EXERCISE DIRECTIONS:
Copy out every line of the items below word for word, keeping the same order and spelling.

GIVEN DATA:
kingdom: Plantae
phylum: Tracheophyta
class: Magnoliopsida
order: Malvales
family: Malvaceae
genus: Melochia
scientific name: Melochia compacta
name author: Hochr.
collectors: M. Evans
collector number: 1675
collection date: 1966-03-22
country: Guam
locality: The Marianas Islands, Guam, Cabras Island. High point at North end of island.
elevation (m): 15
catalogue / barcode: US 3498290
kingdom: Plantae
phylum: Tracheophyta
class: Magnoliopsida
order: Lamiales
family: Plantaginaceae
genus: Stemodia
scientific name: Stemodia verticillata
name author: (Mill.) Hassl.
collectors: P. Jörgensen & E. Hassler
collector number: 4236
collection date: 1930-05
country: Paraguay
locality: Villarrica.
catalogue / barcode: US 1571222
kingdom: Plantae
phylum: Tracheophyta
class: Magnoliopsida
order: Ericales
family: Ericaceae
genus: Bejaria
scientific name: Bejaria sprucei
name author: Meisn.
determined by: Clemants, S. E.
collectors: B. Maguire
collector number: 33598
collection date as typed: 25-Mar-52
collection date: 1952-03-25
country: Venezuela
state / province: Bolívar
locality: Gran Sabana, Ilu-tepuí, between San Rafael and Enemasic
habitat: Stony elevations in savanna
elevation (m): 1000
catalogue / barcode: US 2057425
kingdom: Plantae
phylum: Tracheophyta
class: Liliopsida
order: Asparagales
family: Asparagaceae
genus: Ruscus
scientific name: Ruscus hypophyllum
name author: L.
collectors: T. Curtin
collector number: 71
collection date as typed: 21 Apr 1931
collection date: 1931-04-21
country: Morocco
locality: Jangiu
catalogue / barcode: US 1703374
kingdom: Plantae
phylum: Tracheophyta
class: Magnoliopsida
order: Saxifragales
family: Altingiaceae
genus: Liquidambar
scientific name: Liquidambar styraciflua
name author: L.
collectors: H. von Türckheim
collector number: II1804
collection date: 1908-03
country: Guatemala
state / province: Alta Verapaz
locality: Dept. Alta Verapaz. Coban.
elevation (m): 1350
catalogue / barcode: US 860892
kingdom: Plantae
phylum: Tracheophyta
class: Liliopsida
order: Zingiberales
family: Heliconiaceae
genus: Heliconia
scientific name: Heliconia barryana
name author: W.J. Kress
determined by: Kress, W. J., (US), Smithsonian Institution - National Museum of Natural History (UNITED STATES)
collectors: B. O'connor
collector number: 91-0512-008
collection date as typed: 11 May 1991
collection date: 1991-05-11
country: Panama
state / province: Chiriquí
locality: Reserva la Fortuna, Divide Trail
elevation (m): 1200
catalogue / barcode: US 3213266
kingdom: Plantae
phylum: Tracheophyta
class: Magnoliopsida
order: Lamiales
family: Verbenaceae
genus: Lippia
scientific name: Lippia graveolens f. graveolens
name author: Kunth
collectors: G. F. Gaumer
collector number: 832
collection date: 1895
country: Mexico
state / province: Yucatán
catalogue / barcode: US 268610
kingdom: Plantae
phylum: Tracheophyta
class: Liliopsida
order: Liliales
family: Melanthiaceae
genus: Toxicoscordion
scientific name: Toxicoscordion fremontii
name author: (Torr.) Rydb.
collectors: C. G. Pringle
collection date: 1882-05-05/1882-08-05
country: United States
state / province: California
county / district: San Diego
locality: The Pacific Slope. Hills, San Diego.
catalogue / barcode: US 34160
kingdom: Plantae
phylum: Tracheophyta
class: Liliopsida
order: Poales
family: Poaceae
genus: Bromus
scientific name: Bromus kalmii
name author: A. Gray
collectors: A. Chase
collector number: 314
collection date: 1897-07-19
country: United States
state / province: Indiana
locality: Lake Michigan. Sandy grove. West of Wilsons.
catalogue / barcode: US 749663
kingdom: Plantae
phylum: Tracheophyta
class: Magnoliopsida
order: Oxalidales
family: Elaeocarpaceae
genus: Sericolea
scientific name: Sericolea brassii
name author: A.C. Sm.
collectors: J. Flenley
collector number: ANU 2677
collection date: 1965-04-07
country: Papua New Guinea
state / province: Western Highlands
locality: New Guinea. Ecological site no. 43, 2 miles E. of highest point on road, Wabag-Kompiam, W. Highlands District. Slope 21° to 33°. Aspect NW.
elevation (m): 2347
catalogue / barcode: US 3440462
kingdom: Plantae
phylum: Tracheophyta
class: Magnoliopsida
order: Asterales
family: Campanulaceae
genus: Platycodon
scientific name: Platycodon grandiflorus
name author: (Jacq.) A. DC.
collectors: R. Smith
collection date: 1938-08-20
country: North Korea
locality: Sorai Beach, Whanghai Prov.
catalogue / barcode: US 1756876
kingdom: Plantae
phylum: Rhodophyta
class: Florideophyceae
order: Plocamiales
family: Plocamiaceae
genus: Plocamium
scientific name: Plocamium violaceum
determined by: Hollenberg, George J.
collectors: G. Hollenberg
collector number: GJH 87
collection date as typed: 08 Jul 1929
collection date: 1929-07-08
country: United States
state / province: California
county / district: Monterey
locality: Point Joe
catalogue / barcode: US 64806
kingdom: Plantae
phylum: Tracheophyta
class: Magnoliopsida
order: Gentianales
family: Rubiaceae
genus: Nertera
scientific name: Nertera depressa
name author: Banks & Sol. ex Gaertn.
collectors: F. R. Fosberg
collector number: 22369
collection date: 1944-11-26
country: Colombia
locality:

RESPONSE TO THIS EXERCISE:
kingdom: Plantae
phylum: Tracheophyta
class: Magnoliopsida
order: Malvales
family: Malvaceae
genus: Melochia
scientific name: Melochia compacta
name author: Hochr.
collectors: M. Evans
collector number: 1675
collection date: 1966-03-22
country: Guam
locality: The Marianas Islands, Guam, Cabras Island. High point at North end of island.
elevation (m): 15
catalogue / barcode: US 3498290
kingdom: Plantae
phylum: Tracheophyta
class: Magnoliopsida
order: Lamiales
family: Plantaginaceae
genus: Stemodia
scientific name: Stemodia verticillata
name author: (Mill.) Hassl.
collectors: P. Jörgensen & E. Hassler
collector number: 4236
collection date: 1930-05
country: Paraguay
locality: Villarrica.
catalogue / barcode: US 1571222
kingdom: Plantae
phylum: Tracheophyta
class: Magnoliopsida
order: Ericales
family: Ericaceae
genus: Bejaria
scientific name: Bejaria sprucei
name author: Meisn.
determined by: Clemants, S. E.
collectors: B. Maguire
collector number: 33598
collection date as typed: 25-Mar-52
collection date: 1952-03-25
country: Venezuela
state / province: Bolívar
locality: Gran Sabana, Ilu-tepuí, between San Rafael and Enemasic
habitat: Stony elevations in savanna
elevation (m): 1000
catalogue / barcode: US 2057425
kingdom: Plantae
phylum: Tracheophyta
class: Liliopsida
order: Asparagales
family: Asparagaceae
genus: Ruscus
scientific name: Ruscus hypophyllum
name author: L.
collectors: T. Curtin
collector number: 71
collection date as typed: 21 Apr 1931
collection date: 1931-04-21
country: Morocco
locality: Jangiu
catalogue / barcode: US 1703374
kingdom: Plantae
phylum: Tracheophyta
class: Magnoliopsida
order: Saxifragales
family: Altingiaceae
genus: Liquidambar
scientific name: Liquidambar styraciflua
name author: L.
collectors: H. von Türckheim
collector number: II1804
collection date: 1908-03
country: Guatemala
state / province: Alta Verapaz
locality: Dept. Alta Verapaz. Coban.
elevation (m): 1350
catalogue / barcode: US 860892
kingdom: Plantae
phylum: Tracheophyta
class: Liliopsida
order: Zingiberales
family: Heliconiaceae
genus: Heliconia
scientific name: Heliconia barryana
name author: W.J. Kress
determined by: Kress, W. J., (US), Smithsonian Institution - National Museum of Natural History (UNITED STATES)
collectors: B. O'connor
collector number: 91-0512-008
collection date as typed: 11 May 1991
collection date: 1991-05-11
country: Panama
state / province: Chiriquí
locality: Reserva la Fortuna, Divide Trail
elevation (m): 1200
catalogue / barcode: US 3213266
kingdom: Plantae
phylum: Tracheophyta
class: Magnoliopsida
order: Lamiales
family: Verbenaceae
genus: Lippia
scientific name: Lippia graveolens f. graveolens
name author: Kunth
collectors: G. F. Gaumer
collector number: 832
collection date: 1895
country: Mexico
state / province: Yucatán
catalogue / barcode: US 268610
kingdom: Plantae
phylum: Tracheophyta
class: Liliopsida
order: Liliales
family: Melanthiaceae
genus: Toxicoscordion
scientific name: Toxicoscordion fremontii
name author: (Torr.) Rydb.
collectors: C. G. Pringle
collection date: 1882-05-05/1882-08-05
country: United States
state / province: California
county / district: San Diego
locality: The Pacific Slope. Hills, San Diego.
catalogue / barcode: US 34160
kingdom: Plantae
phylum: Tracheophyta
class: Liliopsida
order: Poales
family: Poaceae
genus: Bromus
scientific name: Bromus kalmii
name author: A. Gray
collectors: A. Chase
collector number: 314
collection date: 1897-07-19
country: United States
state / province: Indiana
locality: Lake Michigan. Sandy grove. West of Wilsons.
catalogue / barcode: US 749663
kingdom: Plantae
phylum: Tracheophyta
class: Magnoliopsida
order: Oxalidales
family: Elaeocarpaceae
genus: Sericolea
scientific name: Sericolea brassii
name author: A.C. Sm.
collectors: J. Flenley
collector number: ANU 2677
collection date: 1965-04-07
country: Papua New Guinea
state / province: Western Highlands
locality: New Guinea. Ecological site no. 43, 2 miles E. of highest point on road, Wabag-Kompiam, W. Highlands District. Slope 21° to 33°. Aspect NW.
elevation (m): 2347
catalogue / barcode: US 3440462
kingdom: Plantae
phylum: Tracheophyta
class: Magnoliopsida
order: Asterales
family: Campanulaceae
genus: Platycodon
scientific name: Platycodon grandiflorus
name author: (Jacq.) A. DC.
collectors: R. Smith
collection date: 1938-08-20
country: North Korea
locality: Sorai Beach, Whanghai Prov.
catalogue / barcode: US 1756876
kingdom: Plantae
phylum: Rhodophyta
class: Florideophyceae
order: Plocamiales
family: Plocamiaceae
genus: Plocamium
scientific name: Plocamium violaceum
determined by: Hollenberg, George J.
collectors: G. Hollenberg
collector number: GJH 87
collection date as typed: 08 Jul 1929
collection date: 1929-07-08
country: United States
state / province: California
county / district: Monterey
locality: Point Joe
catalogue / barcode: US 64806
kingdom: Plantae
phylum: Tracheophyta
class: Magnoliopsida
order: Gentianales
family: Rubiaceae
genus: Nertera
scientific name: Nertera depressa
name author: Banks & Sol. ex Gaertn.
collectors: F. R. Fosberg
collector number: 22369
collection date: 1944-11-26
country: Colombia
locality:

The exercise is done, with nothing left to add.